Given data START
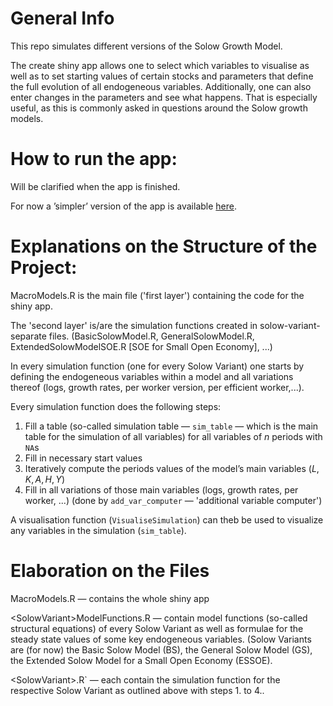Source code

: # General Info

This repo simulates different versions of the Solow Growth Model.

The create shiny app allows one to select which variables to visualise as well as to set starting values of certain stocks and parameters that define the full evolution of all endogeneous variables. Additionally, one can also enter changes in the parameters and see what happens. That is especially useful, as this is commonly asked in questions around the Solow growth models.

# How to run the app:
Will be clarified when the app is finished.

For now a ’simpler’ version of the app is available [here](https://sebastianshinyapps.shinyapps.io/SolowVariants/).


# Explanations on the Structure of the Project:
MacroModels.R is the main file ('first layer') containing the code for the shiny app. 

The 'second layer' is/are the simulation functions created in solow-variant-separate files. (BasicSolowModel.R, GeneralSolowModel.R, ExtendedSolowModelSOE.R [SOE for Small Open Economy], ...)

In every simulation function (one for every Solow Variant) one starts by defining the endogeneous variables within a model and all variations thereof (logs, growth rates, per worker version, per efficient worker,...). 

Every simulation function does the following steps:

1. Fill a table (so-called simulation table — `sim_table` — which is the main table for the simulation of all variables) for all variables of $n$ periods with `NA`s
2. Fill in necessary start values
3. Iteratively compute the periods values of the model’s main variables ($L,K, A, H, Y$)
4. Fill in all variations of those main variables (logs, growth rates, per worker, ...) (done by `add_var_computer` — 'additional variable computer')

A visualisation function (`VisualiseSimulation`) can theb be used to visualize any variables in the simulation (`sim_table`).

# Elaboration on the Files
MacroModels.R — contains the whole shiny app

\<SolowVariant\>ModelFunctions.R — contain model functions (so-called structural equations) of every Solow Variant as well as formulae for the steady state values of some key endogeneous variables.
(Solow Variants are (for now) the Basic Solow Model (BS), the General Solow Model (GS), the Extended Solow Model for a Small Open Economy (ESSOE).

\<SolowVariant\>.R` — each contain the simulation function for the respective Solow Variant as outlined above with steps 1. to 4..

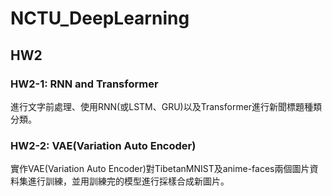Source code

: # NCTU_DeepLearning

## HW2 

### HW2-1: RNN and Transformer

進行文字前處理、使用RNN(或LSTM、GRU)以及Transformer進行新聞標題種類分類。

### HW2-2: VAE(Variation Auto Encoder)

實作VAE(Variation Auto Encoder)對TibetanMNIST及anime-faces兩個圖片資料集進行訓練，並用訓練完的模型進行採樣合成新圖片。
Given data END
Produce the entries again, word for word, without any of their pictures.

Source code

: # General Info

This repo simulates different versions of the Solow Growth Model.

The create shiny app allows one to select which variables to visualise as well as to set starting values of certain stocks and parameters that define the full evolution of all endogeneous variables. Additionally, one can also enter changes in the parameters and see what happens. That is especially useful, as this is commonly asked in questions around the Solow growth models.

# How to run the app:
Will be clarified when the app is finished.

For now a ’simpler’ version of the app is available [here](https://sebastianshinyapps.shinyapps.io/SolowVariants/).


# Explanations on the Structure of the Project:
MacroModels.R is the main file ('first layer') containing the code for the shiny app. 

The 'second layer' is/are the simulation functions created in solow-variant-separate files. (BasicSolowModel.R, GeneralSolowModel.R, ExtendedSolowModelSOE.R [SOE for Small Open Economy], ...)

In every simulation function (one for every Solow Variant) one starts by defining the endogeneous variables within a model and all variations thereof (logs, growth rates, per worker version, per efficient worker,...). 

Every simulation function does the following steps:

1. Fill a table (so-called simulation table — `sim_table` — which is the main table for the simulation of all variables) for all variables of $n$ periods with `NA`s
2. Fill in necessary start values
3. Iteratively compute the periods values of the model’s main variables ($L,K, A, H, Y$)
4. Fill in all variations of those main variables (logs, growth rates, per worker, ...) (done by `add_var_computer` — 'additional variable computer')

A visualisation function (`VisualiseSimulation`) can theb be used to visualize any variables in the simulation (`sim_table`).

# Elaboration on the Files
MacroModels.R — contains the whole shiny app

\<SolowVariant\>ModelFunctions.R — contain model functions (so-called structural equations) of every Solow Variant as well as formulae for the steady state values of some key endogeneous variables.
(Solow Variants are (for now) the Basic Solow Model (BS), the General Solow Model (GS), the Extended Solow Model for a Small Open Economy (ESSOE).

\<SolowVariant\>.R` — each contain the simulation function for the respective Solow Variant as outlined above with steps 1. to 4..

Source code

: # NCTU_DeepLearning

## HW2 

### HW2-1: RNN and Transformer

進行文字前處理、使用RNN(或LSTM、GRU)以及Transformer進行新聞標題種類分類。

### HW2-2: VAE(Variation Auto Encoder)

實作VAE(Variation Auto Encoder)對TibetanMNIST及anime-faces兩個圖片資料集進行訓練，並用訓練完的模型進行採樣合成新圖片。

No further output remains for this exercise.